My special thanks to Lena Cuthbertson for being such a gracious host in our extensive exploration of the patient experience and ED environment in BC. The schedule we followed was rich and full. To the many inpiduals who provided insights and input in this process, whether named or not here I also express my gratitude. It is your care for this work and your commitment to what you do that provides the voice and platform for an ever growing conversation on the critical nature of patient experience as a vital element in our healthcare systems, regardless of geography or operating model. My deepest appreciation to you all!

To learn more about the BC Patient Experience Efforts you can contact:

Lena Cuthbertson -

Provincial Director, Patient-Centered Performance Measurement & Improvement, Clinical Care and Patient Safety Branch, Ministry of Health Services, British Columbia (BC) and Co-Chair of the BC Patient Satisfaction Steering Committee

Some Additional Info: An Overview of The Canadian Triage & Acuity Scale (CTAS)

CTAS Levels

  • Level 1 – Resuscitation: Conditions that are threats to life or limb (or imminent risk of deterioration) requiring immediate aggressive interventions.
  • Level 2 – Emergent: Conditions that are a potential threat to life limb or function, requiring rapid medical intervention or delegated acts.
  • Level 3 – Urgent: Conditions that could potentially progress to a serious problem requiring emergency intervention. May be associated with significant discomfort or affecting ability to function at work or activities of daily living.
  • Level 4 - Semi-Urgent: Conditions that related to patient age, distress, or potential for deterioration or complications would benefit from intervention or reassurance within 1-2 hours.
  • Level 5 - Non-Urgent: Conditions that may be acute but non-urgent as well as conditions, which may be part of a chronic problem with or without evidence of deterioration.

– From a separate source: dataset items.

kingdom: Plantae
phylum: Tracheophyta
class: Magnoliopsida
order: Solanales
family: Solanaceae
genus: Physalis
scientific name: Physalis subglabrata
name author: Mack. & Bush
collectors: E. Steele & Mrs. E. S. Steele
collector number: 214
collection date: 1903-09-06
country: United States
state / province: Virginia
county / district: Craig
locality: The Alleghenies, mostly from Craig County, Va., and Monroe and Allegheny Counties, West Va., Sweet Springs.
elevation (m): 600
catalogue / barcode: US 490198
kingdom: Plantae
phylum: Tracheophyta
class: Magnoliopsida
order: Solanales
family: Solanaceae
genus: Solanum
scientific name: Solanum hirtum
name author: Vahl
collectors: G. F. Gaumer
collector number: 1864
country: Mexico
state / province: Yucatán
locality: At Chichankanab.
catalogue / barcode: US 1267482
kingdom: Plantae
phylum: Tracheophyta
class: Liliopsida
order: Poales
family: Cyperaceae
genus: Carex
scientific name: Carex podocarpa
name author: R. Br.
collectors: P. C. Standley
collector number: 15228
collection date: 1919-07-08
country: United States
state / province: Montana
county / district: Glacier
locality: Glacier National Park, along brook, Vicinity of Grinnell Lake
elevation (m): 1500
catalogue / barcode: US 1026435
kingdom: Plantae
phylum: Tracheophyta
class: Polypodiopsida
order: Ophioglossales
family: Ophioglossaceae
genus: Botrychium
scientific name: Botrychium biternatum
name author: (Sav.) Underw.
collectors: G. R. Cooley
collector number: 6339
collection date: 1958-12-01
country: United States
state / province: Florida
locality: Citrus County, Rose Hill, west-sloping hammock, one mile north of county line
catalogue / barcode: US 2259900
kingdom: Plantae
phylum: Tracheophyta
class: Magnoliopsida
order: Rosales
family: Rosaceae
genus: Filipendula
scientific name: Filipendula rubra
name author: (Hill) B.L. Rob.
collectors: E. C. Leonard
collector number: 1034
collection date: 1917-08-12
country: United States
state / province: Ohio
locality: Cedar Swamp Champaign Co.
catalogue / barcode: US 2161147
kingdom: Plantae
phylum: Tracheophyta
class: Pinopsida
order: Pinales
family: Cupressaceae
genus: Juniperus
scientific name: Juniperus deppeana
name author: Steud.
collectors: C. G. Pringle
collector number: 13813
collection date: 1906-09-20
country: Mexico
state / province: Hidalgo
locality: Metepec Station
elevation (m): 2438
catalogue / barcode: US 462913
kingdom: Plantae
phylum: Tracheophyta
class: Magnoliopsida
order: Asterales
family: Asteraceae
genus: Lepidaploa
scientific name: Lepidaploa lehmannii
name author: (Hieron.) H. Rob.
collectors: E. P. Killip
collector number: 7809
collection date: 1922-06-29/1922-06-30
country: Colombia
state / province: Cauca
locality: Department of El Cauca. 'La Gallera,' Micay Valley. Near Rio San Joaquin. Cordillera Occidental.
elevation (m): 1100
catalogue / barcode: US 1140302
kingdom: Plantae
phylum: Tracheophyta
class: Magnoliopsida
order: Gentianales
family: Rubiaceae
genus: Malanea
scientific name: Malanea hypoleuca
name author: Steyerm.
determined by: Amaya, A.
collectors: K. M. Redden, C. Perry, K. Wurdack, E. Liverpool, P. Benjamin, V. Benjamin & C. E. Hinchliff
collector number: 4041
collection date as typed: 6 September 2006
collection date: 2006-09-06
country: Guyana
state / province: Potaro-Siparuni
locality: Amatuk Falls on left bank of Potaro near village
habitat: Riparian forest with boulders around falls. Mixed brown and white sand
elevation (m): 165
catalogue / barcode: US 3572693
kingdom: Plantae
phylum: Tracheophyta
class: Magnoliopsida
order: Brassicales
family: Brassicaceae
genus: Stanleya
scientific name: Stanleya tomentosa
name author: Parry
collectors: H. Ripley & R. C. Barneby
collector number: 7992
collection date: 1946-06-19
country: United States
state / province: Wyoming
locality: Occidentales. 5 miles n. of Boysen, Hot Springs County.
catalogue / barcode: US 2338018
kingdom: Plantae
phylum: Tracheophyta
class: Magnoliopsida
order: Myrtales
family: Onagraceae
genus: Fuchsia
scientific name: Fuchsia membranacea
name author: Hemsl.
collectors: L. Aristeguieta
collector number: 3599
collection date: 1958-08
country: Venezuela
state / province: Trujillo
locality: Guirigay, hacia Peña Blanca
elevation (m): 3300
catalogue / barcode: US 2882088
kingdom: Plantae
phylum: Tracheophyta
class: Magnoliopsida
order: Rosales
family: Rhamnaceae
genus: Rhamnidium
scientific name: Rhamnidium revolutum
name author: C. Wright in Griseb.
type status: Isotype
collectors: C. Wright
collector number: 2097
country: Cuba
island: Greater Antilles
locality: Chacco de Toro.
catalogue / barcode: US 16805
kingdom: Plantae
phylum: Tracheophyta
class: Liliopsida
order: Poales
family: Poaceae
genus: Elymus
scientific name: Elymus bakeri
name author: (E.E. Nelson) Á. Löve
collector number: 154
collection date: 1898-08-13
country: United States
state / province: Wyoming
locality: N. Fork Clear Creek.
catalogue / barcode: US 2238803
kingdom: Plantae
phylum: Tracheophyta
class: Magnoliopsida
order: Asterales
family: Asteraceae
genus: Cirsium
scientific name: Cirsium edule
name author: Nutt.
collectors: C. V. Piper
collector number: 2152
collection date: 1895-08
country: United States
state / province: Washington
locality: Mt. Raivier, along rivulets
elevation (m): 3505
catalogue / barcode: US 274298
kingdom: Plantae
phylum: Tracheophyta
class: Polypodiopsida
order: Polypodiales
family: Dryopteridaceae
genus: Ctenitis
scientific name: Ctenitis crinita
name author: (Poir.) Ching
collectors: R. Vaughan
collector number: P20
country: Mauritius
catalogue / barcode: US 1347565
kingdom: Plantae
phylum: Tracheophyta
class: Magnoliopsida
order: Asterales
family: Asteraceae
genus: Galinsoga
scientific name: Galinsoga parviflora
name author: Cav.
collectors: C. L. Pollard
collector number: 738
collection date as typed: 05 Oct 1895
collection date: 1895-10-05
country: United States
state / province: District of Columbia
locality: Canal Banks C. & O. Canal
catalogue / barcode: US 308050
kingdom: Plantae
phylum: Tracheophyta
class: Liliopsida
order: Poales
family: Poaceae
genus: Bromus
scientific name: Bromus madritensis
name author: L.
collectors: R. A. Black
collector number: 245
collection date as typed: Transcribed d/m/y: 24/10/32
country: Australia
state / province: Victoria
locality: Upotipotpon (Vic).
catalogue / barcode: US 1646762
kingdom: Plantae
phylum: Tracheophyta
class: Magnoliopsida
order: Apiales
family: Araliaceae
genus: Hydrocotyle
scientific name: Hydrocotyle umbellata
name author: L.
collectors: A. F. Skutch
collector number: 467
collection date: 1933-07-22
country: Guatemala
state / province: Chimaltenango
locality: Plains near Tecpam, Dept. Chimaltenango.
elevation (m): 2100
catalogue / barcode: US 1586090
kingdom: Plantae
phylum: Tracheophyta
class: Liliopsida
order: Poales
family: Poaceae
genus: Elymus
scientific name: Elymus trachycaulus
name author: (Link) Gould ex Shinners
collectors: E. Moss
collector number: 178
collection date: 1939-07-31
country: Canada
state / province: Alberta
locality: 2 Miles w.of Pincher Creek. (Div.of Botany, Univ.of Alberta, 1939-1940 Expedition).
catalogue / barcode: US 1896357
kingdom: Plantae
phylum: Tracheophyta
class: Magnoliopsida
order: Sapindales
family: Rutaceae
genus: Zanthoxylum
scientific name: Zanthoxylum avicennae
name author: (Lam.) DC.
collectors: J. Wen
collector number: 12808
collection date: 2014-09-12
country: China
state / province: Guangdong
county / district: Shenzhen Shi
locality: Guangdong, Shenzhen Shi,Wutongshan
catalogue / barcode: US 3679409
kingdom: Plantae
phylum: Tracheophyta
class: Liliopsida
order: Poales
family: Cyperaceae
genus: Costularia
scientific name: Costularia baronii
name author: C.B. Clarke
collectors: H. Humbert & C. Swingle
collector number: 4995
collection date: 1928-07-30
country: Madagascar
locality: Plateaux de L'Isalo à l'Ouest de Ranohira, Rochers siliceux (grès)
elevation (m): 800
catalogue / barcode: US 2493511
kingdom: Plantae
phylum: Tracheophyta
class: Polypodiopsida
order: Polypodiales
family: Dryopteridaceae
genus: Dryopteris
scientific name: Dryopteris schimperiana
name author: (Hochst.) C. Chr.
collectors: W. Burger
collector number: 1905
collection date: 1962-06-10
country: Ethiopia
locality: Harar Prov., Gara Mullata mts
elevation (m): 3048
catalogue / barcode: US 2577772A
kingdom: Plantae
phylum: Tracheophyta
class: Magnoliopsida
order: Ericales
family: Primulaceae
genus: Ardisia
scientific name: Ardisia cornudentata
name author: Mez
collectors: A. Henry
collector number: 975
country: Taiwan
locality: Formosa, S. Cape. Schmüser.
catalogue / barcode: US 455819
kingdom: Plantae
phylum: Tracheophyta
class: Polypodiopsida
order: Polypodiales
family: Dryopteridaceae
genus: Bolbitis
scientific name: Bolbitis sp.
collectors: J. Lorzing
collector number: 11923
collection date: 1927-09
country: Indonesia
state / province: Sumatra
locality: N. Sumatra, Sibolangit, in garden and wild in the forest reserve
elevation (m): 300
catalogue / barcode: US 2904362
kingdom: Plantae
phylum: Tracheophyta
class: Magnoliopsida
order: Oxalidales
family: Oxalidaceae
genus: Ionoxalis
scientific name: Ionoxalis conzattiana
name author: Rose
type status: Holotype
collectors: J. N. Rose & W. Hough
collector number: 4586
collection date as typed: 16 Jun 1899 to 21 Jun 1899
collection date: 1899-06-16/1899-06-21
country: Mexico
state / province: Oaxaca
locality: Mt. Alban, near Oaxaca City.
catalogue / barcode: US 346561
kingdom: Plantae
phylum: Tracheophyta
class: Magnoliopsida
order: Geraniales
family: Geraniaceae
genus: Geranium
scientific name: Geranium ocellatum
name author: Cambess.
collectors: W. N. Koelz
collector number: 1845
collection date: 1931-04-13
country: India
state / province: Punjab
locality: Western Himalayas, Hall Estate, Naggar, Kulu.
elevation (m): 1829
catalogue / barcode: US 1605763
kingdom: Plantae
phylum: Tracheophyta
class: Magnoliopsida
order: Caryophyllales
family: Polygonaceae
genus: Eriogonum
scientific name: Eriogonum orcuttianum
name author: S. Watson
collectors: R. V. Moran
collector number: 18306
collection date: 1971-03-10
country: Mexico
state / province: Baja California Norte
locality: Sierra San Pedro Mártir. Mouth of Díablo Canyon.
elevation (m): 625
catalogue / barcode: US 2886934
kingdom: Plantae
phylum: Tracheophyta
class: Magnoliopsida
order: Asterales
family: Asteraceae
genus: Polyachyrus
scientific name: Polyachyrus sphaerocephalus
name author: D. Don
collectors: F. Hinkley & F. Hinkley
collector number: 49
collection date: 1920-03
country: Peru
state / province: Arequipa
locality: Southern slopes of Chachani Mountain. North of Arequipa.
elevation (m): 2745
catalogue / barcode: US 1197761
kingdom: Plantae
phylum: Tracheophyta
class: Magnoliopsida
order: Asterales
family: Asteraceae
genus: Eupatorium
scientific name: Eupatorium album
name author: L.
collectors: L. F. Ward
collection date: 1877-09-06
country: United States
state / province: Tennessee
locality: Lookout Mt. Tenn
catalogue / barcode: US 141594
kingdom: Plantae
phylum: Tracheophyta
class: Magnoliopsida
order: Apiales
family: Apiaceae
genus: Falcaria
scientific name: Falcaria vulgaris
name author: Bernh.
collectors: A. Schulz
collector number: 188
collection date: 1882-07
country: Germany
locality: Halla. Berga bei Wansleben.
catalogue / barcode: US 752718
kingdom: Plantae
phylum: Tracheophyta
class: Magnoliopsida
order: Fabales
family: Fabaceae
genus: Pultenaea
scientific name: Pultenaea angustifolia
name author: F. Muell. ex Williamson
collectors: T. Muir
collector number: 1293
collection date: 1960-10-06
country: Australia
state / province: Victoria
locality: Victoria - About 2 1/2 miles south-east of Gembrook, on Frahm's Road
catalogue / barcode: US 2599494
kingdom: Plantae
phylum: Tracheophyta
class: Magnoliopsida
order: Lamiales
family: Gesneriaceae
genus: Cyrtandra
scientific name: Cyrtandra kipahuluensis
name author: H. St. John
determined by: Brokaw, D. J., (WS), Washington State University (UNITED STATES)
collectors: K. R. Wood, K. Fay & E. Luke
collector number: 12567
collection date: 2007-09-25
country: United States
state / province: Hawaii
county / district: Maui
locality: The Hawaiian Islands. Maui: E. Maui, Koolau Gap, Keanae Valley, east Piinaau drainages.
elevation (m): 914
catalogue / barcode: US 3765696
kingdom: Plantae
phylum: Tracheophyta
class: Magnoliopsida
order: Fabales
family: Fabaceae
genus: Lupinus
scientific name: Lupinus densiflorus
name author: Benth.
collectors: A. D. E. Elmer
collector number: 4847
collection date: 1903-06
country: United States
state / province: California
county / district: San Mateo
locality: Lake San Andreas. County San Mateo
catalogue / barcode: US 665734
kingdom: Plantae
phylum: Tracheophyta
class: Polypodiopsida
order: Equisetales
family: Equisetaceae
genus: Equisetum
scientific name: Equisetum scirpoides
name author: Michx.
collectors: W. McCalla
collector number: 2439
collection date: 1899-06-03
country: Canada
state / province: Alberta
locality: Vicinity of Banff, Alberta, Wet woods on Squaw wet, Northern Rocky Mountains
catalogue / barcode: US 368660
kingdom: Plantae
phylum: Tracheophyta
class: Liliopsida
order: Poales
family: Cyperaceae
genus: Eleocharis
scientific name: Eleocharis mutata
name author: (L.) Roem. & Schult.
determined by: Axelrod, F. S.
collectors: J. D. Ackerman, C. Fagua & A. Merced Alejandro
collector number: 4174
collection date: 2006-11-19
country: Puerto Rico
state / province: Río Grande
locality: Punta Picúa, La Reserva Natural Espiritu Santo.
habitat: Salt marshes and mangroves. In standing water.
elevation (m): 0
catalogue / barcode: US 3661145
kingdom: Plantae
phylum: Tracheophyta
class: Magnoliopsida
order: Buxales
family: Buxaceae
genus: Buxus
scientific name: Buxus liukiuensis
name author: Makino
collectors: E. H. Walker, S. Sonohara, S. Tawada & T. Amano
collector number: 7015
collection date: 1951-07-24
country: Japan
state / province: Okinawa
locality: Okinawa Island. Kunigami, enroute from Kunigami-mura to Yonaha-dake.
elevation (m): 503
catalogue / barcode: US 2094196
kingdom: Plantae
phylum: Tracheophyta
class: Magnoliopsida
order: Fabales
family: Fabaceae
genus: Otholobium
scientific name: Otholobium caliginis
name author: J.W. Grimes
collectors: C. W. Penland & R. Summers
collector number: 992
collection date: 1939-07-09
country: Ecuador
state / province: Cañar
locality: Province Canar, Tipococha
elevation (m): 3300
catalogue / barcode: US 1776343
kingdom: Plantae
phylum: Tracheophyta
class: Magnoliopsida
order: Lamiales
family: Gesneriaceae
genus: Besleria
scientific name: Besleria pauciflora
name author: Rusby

The Canadian Triage & Acuity Scale (CTAS) is a tool that enables Emergency Departments (ED) to:

  • Prioritize patient care requirements
  • Examine patient care processes, workload, and resource requirements relative to case mix and community needs

The CTAS allows ED nurses and physicians to:

  • Triage patients according the type and severity of their presenting signs and symptoms
  • Ensure that the sickest patients are seen first when ED capacity has been exceeded due to visit rates or reduced access to other services
  • Ensure that a patient's need for care is reassessed while in the ED

The CTAS allows ED managers to:

  • Measure the case mix (volume and acuity) of patients who visit the ED
  • Determine whether the ED has an operational plan and the resources to meet patient needs
  • Assess the ED's role within the hospital and health care region

The triage level assigned using the CTAS criteria is a mandatory data element to be used in all Canadian Hospital Emergency Departments for reporting to the Canadian Institute for Health Information.